[Travail à faire] Recopiez, dans le texte sur Ros Serey Sothea reproduit plus bas, le passage qui commence aux mots « Malgré une disparition » et s'arrête après « après sa naissance. ».

[Texte cité]
---

Malgré une disparition tragique à l'âge de 30 ans durant le régime des Khmers rouges, son œuvre résonne encore profondément plus de six décennies après sa naissance.
Les origines d'une voix exceptionnelle
Ros Sothea est née Ros Sothea, le 6 novembre 1947, dans un village de Battambang, une région rurale où sa famille vivait modestement. Dès son plus jeune âge, elle fit preuve d'un talent vocal remarquable, prenant peu à peu le chemin d'une carrière artistique exceptionnelle. Encouragée par ses proches, elle participa en 1963 à un concours régional de chant, qu'elle remporta, propulsant sa notoriété locale.
L'ascension à Phnom Penh
Adoptant le nom de scène Ros Serey Sothea, elle s'installa dans la capitale Phnom Penh pour poursuivre une carrière musicale plus ambitieuse. Elle devint chanteuse pour la station nationale de radio, se produisant d'abord en duo avec d’autres artistes puis en solo.
Son premier grand succès, « Stung Khieu » (La rivière bleue), sorti en 1967, signala l'avènement d'une voix haute, claire et expressive qui devait conquérir tout le pays.
Son répertoire se révéla éclectique : ballades romantiques envoûtantes, chansons traditionnelles revisitées et surtout une incorporation audacieuse d’influences occidentales.
Sous l'influence notamment de la musique rock américaine et britannique — popularisée par la présence militaire américaine au Vietnam voisin — Ros Serey Sothea mêla son chant aux guitares électriques, batteries et orgues Farfisa, créant un son unique, parfois psychédélique, qui marqua profondément le paysage musical cambodgien.
La collaboration avec les géants de la musique khmère
Ros Serey Sothea forma un duo mythique avec Sinn Sisamouth, la figure emblématique de la scène musicale khmère. Ensemble, ils enregistrèrent plusieurs dizaines de chansons qui amalgamaient jazz, rock, folk khmer et sons occidentaux. Leur musique, parfois des adaptations libres de tubes occidentaux comme « Proud Mary » ou « Wooly Bully », touche encore la sensibilité d'auditeurs contemporains.

---

[Liste fournie]
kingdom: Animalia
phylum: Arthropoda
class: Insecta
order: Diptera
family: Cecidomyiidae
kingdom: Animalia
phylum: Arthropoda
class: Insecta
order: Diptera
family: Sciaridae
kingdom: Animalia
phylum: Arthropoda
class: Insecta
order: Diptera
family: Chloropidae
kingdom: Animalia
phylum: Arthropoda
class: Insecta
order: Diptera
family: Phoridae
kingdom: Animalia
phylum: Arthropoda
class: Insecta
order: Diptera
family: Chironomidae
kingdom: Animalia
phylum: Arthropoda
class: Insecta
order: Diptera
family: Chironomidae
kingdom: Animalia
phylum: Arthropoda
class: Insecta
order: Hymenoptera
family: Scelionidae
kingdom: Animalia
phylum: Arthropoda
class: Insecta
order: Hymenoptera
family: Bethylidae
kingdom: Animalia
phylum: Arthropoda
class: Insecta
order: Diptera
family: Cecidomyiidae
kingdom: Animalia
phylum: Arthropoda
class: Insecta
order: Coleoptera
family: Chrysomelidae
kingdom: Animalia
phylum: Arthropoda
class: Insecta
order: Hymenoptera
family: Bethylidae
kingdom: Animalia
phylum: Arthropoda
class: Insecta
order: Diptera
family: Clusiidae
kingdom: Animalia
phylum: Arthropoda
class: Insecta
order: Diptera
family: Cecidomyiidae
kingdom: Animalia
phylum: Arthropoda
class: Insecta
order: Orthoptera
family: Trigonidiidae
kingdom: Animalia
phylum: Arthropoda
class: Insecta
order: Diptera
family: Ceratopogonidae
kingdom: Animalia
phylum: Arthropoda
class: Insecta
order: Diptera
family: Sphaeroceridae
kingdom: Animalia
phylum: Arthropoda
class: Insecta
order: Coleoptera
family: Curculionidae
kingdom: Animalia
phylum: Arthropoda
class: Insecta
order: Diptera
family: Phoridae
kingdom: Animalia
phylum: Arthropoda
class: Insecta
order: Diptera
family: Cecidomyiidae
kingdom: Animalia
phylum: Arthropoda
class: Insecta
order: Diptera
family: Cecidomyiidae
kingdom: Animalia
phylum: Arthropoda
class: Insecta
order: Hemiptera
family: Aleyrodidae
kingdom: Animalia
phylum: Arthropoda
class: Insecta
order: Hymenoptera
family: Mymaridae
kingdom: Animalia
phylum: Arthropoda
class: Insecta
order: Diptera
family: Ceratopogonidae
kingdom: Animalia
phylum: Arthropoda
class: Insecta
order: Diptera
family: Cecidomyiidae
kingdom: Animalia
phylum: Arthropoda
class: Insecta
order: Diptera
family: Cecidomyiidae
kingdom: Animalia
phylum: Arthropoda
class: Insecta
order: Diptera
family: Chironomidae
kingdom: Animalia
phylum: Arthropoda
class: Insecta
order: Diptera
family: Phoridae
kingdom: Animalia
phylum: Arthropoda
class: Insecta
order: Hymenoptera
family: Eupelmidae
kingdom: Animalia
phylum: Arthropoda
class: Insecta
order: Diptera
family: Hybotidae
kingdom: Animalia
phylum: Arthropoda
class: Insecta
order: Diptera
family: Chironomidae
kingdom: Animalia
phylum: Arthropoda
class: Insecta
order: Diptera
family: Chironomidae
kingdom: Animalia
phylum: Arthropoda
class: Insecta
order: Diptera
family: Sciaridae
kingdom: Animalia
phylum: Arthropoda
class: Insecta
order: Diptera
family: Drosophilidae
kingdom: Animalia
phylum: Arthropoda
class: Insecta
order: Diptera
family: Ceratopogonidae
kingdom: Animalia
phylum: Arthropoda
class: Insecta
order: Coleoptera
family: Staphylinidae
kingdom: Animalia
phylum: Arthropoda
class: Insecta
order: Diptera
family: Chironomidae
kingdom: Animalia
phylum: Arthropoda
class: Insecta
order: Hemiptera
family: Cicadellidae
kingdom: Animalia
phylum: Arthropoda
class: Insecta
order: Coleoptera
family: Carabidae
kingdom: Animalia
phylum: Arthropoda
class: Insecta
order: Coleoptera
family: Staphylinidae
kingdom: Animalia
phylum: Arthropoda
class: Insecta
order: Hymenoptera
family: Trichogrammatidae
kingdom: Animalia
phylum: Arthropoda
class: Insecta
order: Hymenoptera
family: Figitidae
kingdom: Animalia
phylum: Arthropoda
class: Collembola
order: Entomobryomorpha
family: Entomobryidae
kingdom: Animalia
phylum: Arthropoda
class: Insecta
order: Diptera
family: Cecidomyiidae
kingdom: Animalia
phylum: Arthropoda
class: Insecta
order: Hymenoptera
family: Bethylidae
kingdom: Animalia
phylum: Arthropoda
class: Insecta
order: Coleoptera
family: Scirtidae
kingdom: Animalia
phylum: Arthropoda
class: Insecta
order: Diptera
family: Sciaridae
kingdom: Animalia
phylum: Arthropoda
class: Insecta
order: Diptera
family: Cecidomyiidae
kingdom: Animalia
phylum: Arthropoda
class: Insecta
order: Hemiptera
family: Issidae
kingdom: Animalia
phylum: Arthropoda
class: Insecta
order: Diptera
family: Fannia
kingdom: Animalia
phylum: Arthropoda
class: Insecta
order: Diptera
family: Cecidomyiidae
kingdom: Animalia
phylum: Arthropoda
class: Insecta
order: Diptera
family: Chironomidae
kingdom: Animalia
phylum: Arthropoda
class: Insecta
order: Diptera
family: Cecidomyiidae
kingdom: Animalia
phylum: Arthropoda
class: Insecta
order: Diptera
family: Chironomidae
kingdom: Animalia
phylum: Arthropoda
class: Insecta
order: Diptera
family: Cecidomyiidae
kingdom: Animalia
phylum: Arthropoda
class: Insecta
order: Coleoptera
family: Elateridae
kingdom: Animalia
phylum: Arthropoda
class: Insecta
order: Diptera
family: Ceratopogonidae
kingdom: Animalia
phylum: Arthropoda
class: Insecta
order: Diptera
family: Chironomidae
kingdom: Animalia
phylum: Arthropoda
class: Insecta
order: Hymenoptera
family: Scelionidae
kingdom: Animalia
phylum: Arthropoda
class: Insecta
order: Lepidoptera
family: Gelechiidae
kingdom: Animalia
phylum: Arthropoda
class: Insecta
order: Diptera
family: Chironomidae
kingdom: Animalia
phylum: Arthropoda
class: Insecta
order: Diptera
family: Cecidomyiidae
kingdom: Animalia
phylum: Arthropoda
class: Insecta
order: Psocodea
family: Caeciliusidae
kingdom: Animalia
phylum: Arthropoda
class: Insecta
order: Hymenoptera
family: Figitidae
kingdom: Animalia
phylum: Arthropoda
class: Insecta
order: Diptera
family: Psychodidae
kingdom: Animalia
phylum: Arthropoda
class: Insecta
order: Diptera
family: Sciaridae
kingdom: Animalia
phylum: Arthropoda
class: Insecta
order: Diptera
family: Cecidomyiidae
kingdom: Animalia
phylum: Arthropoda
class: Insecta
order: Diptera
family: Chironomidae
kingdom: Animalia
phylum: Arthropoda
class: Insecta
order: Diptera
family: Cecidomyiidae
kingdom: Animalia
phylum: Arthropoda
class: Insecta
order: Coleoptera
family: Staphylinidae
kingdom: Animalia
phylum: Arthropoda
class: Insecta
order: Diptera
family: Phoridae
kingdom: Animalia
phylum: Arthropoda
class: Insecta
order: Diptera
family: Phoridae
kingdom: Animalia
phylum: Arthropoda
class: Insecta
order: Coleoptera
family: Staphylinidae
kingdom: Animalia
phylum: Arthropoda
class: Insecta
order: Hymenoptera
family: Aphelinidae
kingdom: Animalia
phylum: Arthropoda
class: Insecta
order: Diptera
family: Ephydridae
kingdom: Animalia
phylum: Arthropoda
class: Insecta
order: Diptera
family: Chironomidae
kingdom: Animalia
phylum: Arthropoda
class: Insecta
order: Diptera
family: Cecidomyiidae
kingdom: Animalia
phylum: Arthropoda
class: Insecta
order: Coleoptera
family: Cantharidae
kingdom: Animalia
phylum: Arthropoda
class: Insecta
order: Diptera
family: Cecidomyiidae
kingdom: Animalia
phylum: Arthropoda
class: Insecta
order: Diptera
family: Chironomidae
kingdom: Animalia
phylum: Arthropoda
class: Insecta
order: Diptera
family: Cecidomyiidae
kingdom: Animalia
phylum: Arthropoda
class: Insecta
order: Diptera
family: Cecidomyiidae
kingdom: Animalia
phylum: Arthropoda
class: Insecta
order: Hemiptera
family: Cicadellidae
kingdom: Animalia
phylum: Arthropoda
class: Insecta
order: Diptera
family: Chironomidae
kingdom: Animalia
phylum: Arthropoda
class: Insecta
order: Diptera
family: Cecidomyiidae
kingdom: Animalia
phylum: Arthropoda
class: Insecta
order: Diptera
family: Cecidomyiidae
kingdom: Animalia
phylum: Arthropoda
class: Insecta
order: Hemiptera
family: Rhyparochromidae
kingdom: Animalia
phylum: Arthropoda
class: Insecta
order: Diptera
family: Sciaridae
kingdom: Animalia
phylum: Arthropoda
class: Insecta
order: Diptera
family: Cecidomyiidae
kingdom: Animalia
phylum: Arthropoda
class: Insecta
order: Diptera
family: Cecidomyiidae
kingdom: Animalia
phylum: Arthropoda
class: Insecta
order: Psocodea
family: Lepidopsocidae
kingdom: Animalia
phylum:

---

[Résultat attendu]
Malgré une disparition tragique à l'âge de 30 ans durant le régime des Khmers rouges, son œuvre résonne encore profondément plus de six décennies après sa naissance.